Rewrite every line of text in the material below as a JSON list of strings, one string per line, omitting blank lines. Leave the pictures out of the answer.

-- RECORDS SUPPLIED follows --

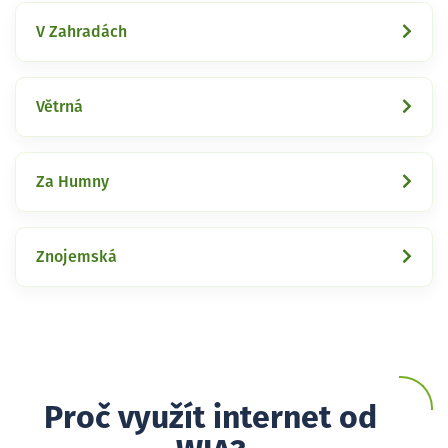
V Zahradách
Větrná
Za Humny
Znojemská
Proč využít internet od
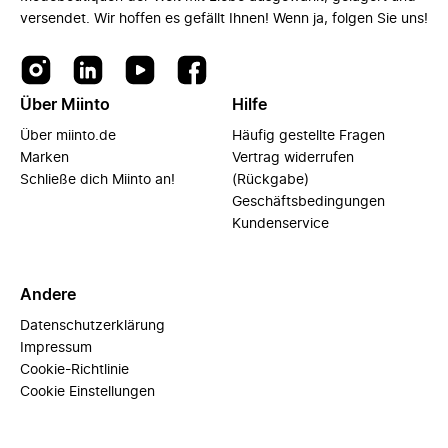
versendet. Wir hoffen es gefällt Ihnen! Wenn ja, folgen Sie uns!
Über Miinto
Hilfe
Über miinto.de
Häufig gestellte Fragen
Marken
Vertrag widerrufen
Schließe dich Miinto an!
(Rückgabe)
Geschäftsbedingungen
Kundenservice
Andere
Datenschutzerklärung
Impressum
Cookie-Richtlinie
Cookie Einstellungen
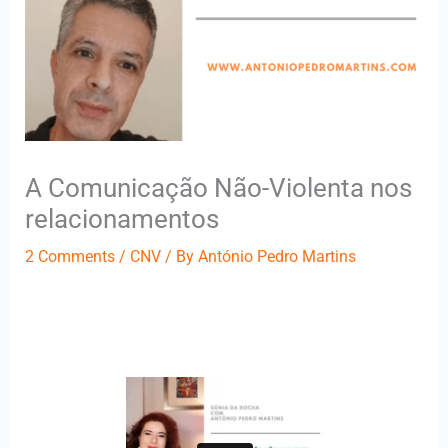
A Comunicação Não-Violenta nos
relacionamentos
2 Comments
/
CNV
/ By
António Pedro Martins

-- RECORDS SUPPLIED concluded --

### YOUR SOLUTION
[
  "V Zahradách",
  "Větrná",
  "Za Humny",
  "Znojemská",
  "Proč využít internet od",
  "versendet. Wir hoffen es gefällt Ihnen! Wenn ja, folgen Sie uns!",
  "Über Miinto",
  "Hilfe",
  "Über miinto.de",
  "Häufig gestellte Fragen",
  "Marken",
  "Vertrag widerrufen",
  "Schließe dich Miinto an!",
  "(Rückgabe)",
  "Geschäftsbedingungen",
  "Kundenservice",
  "Andere",
  "Datenschutzerklärung",
  "Impressum",
  "Cookie-Richtlinie",
  "Cookie Einstellungen",
  "A Comunicação Não-Violenta nos",
  "relacionamentos",
  "2 Comments",
  "/",
  "CNV",
  "/ By",
  "António Pedro Martins"
]